## Text segment

What credible evidence is there that the alleged black patch is not a natural shadow? Has anyone attempted to refute this study, which concluded that the shadow is “physically plausible” and “consistent with the 3D geometry of the scene and sub position”?

https://farid.berkeley.edu/downloads/publications/tr10a.pdf

In other words, is there any actual evidence in the film itself to suggest a black patch alteration to the back of JFK’s head, or is it still just speculation based on Parkland doctor statements? How exactly would one even detect such a thing? Wouldn’t access to the original film be necessary? 

Anything is possible, and I wouldn’t be surprised if capability did exist to edit the film in 1963, but I’ve never seen a credible demonstration of how it would’ve been done on an in-camera original Kodak film in the required time frame. 

As it stands, barring a full-scale reopening of the case, no-one is going to get a chance to perform a forensic examination of the original Z-film. Period. There is currently zero physical evidence that the film was altered, and the argument that the alleged alterations failed miserably since the film still convinced the public of conspiracy is compelling. 

I would support a forensic exam by objective experts, but until then, in my opinion, attempting to argue Z-film alteration based on perceived anomalies and ambiguous witness statements is a waste of time. Until someone comes up with actual proof of alteration, the film can and should be assumed authentic. Without new evidence, no one is going to be convinced of alteration who isn’t already convinced - certainly no one in a position make actual progress on the JFK case.

## Data section

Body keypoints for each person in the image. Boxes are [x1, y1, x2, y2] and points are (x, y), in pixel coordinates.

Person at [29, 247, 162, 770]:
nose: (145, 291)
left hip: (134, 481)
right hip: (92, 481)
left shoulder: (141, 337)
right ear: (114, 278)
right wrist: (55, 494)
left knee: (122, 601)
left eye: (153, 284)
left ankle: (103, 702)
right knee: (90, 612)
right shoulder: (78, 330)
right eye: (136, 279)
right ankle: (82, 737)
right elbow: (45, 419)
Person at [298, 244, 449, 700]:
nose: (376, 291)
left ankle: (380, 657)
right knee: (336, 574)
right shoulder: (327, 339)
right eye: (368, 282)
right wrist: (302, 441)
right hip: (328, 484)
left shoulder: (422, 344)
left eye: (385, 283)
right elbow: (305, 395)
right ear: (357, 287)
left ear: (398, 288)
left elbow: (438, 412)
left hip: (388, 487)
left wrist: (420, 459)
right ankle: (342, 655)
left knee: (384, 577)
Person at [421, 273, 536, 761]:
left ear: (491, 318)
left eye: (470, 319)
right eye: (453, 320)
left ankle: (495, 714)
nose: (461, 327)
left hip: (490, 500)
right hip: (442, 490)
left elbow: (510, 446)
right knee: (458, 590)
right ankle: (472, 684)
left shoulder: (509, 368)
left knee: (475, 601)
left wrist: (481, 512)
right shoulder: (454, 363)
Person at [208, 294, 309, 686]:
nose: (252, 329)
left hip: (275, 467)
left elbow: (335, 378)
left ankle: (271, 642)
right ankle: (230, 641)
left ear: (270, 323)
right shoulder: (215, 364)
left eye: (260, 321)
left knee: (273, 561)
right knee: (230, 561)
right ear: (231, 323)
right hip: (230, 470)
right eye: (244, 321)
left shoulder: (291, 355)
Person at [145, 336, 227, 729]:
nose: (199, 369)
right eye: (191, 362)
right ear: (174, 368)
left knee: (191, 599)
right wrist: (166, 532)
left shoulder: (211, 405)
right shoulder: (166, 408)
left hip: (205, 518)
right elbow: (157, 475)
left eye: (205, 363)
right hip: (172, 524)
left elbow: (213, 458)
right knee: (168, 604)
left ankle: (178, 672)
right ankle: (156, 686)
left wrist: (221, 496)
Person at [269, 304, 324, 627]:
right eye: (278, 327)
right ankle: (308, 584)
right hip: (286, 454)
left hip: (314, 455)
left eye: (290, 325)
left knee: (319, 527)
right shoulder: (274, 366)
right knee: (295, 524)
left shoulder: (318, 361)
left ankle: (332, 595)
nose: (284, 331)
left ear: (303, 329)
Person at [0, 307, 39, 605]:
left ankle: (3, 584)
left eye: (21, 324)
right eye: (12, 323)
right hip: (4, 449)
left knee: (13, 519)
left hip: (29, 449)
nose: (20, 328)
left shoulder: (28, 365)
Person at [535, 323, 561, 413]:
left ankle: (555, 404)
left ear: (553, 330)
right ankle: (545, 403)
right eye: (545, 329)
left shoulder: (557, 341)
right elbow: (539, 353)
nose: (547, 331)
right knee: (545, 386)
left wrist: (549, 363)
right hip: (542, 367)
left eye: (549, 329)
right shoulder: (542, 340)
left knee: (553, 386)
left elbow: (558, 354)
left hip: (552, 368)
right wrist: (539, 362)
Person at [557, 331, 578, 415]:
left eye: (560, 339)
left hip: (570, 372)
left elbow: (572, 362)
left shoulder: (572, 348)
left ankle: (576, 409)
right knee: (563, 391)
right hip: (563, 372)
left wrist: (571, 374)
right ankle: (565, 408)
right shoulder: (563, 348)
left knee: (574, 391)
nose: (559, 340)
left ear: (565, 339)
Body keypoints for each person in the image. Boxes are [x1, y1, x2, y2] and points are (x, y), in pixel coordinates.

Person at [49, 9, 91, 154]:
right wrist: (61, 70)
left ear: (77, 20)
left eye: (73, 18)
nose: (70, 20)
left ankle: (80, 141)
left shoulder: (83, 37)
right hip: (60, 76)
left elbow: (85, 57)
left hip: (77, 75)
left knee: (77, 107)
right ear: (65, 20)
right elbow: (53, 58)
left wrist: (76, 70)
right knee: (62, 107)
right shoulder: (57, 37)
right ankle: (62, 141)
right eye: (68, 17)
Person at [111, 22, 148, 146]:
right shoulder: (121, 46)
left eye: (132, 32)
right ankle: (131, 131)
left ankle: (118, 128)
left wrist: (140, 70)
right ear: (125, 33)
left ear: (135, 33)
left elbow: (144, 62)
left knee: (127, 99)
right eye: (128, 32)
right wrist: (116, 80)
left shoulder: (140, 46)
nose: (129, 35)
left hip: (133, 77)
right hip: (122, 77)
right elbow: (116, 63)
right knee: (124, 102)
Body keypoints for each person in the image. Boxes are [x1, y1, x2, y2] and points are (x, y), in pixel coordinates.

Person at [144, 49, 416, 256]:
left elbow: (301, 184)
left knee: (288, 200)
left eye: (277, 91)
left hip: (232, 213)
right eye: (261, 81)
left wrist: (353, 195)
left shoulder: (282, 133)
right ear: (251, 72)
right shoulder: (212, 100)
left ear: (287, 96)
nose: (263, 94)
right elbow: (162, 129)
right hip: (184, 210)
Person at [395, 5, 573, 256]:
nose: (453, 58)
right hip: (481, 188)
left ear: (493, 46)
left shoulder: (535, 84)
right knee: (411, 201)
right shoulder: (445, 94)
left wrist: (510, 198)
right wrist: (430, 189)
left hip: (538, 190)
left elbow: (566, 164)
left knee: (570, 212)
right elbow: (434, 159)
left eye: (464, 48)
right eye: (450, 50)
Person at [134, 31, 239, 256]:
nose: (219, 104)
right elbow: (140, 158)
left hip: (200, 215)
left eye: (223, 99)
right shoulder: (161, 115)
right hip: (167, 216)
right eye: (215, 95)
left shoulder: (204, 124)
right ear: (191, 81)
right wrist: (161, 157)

## Exercise instructions
- 1) Answer from the text about the Z-film:
(a) What two things did the cited study conclude about the shadow?
(b) How much physical evidence does the writer say there currently is that the film was altered?
(c) Until someone produces actual proof of alteration, how does the writer say the film should be treated?
- 2) Repeat, word for word, the part of the text about the Z-film that opens with the words containing "In other words, is" and closes with "film be necessary?".

## Per-task answers
- 1)
(a) That it is "physically plausible" and "consistent with the 3D geometry of the scene and sub position."
(b) Zero.
(c) It can and should be assumed authentic.

- 2)
In other words, is there any actual evidence in the film itself to suggest a black patch alteration to the back of JFK’s head, or is it still just speculation based on Parkland doctor statements? How exactly would one even detect such a thing? Wouldn’t access to the original film be necessary?